Document Format Guidelines

Native Files

Catalyst will attempt to index the text in a native file, so no text file is required. If this indexing is successful, search hit highlighting will be available on the preview of the native.

Compressed files must be extracted and processed prior to uploading. System and container files cannot be indexed or viewed through the site.

Metadata should be extracted from the native files and submitted with a corresponding load file.

OCR or Text Files

When delivering files that are searchable in the native format (.DOC, .XLS, etc.), extracted text files are not required because Catalyst will index the native file. If the files do not contain any extractable text (.TIF, .JPG, etc.), then OCR text files are needed in order to make the documents searchable within Insight. Requirements for delivering text files are as follows:

OCR or extracted text must be submitted as separate text files. Load files should not contain OCR or extracted text (i.e., text should not be submitted in a field within a Concordance DAT file).
Text files must be in multi-page format (one text file per document, not one text file per page). Catalyst cannot accept single page text files.
Page breaks in the text files are preferred but not necessary.
Text files must have UTF-8 encoding to ensure proper indexing.

TIFF Files

Catalyst Insight accepts single-page TIFF files. In order for TIFF files to be searchable, OCR text files must also be delivered. Single-page TIFF files must be loaded manually and cannot be loaded via the Automated system. These files must be accompanied with an additional load file, either an IPRO .LFP file or an Opticon .OPT file to indicate the document breaks. Multi-page text files must be delivered with the single- page TIFF files (single page text cannot be loaded). The text files should be named to match the first page of each document, such as ABC001.TIF.TXT. If the text files do not contain the full TIFF file name (including the .TIF extension) plus .TXT then the files will be indexed but not visible on the site. Regardless of file naming convention, the text files must be delivered within the same folder as the image files. The associated text should not be included within the load file.

PDF Files

All PDF files must be optimized for fast web viewing or “linearized.” There are three types of PDF files, with unique instructions for each:

PDFs with embedded text: This is the Catalyst preferred format for images. These PDFs have embedded text in them. They are created either from scanned images run through an OCR process or created from an electronic source file.
PDFs with associated OCR text files: In this format, the OCR text is delivered in a separate file with the same name as the PDF file (ABC001.PDF and ABC001.TXT, for example).
PDFs with embedded images only: PDFs without embedded text or associated OCR text files will not have searchable text. A user will have to rely on the searching of metadata in order to find these documents in the repository.

Multi-Language Documents

Multi-language documents must also be in UTF-8 format.

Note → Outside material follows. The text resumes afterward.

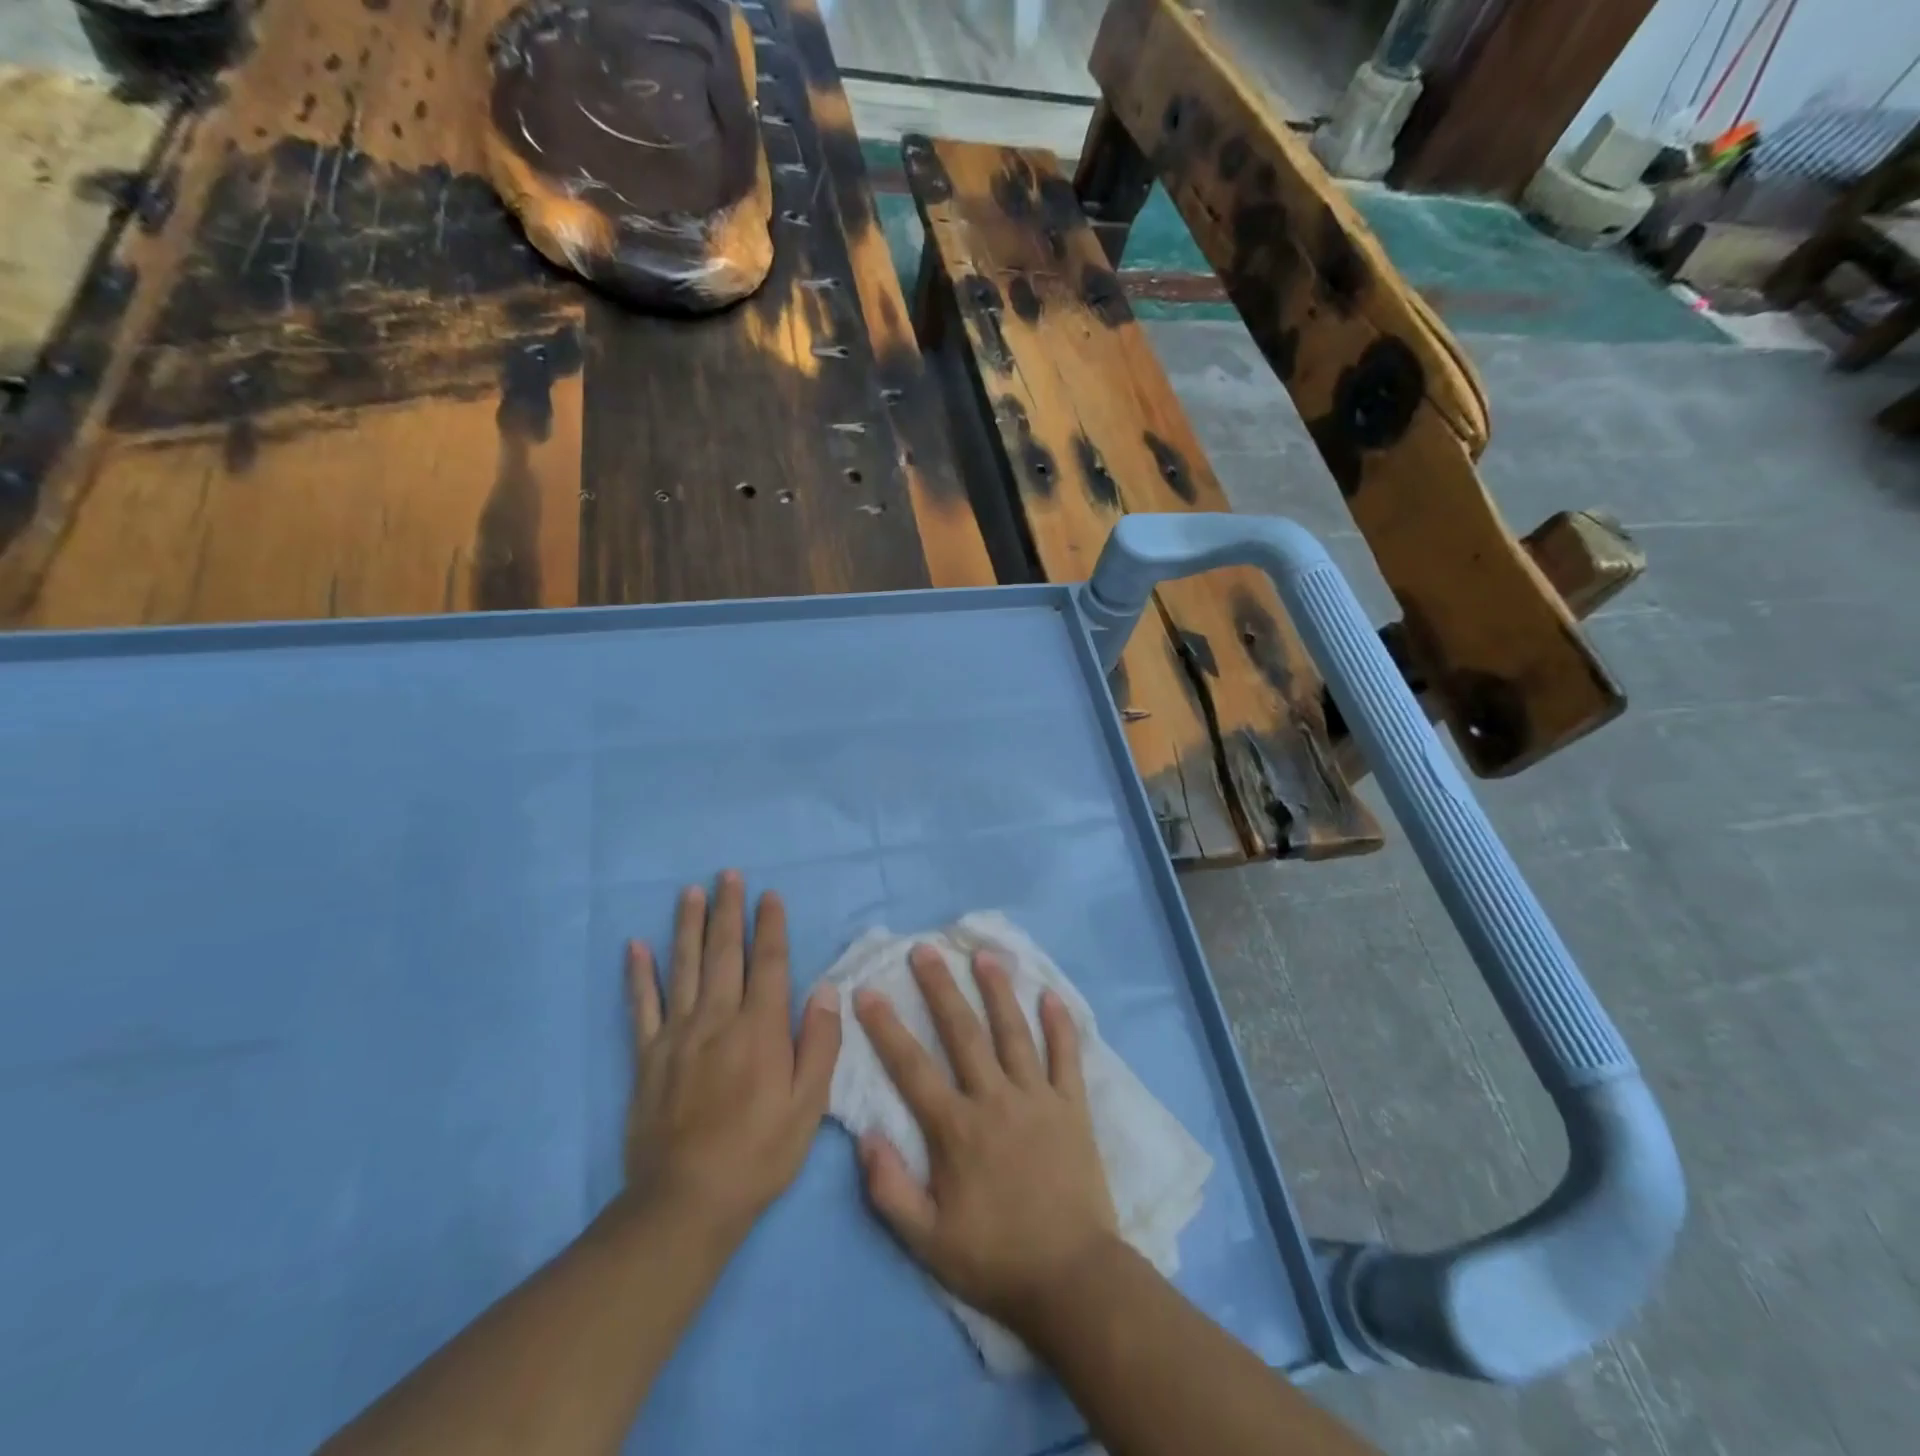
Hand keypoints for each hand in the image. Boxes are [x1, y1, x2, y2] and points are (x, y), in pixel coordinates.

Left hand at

Delivery of Coding for Documents

When delivering document coding to be loaded to the site for fields where the data will be mapped to radio buttons, checkboxes, drop down lists or multi-select fields, there are specific formatting requirements. These requirements are as follows and only apply to editable fields:

The values in the data should EXACTLY match the facet values for the fields on the site. This includes matching case and punctuation.
If a value doesn’t match one the existing search facets then it may or may not display on the site. The new value will not be added the field and may cause problems in searching on that field.
Multi-valued data must use the semicolon to separate values within a field.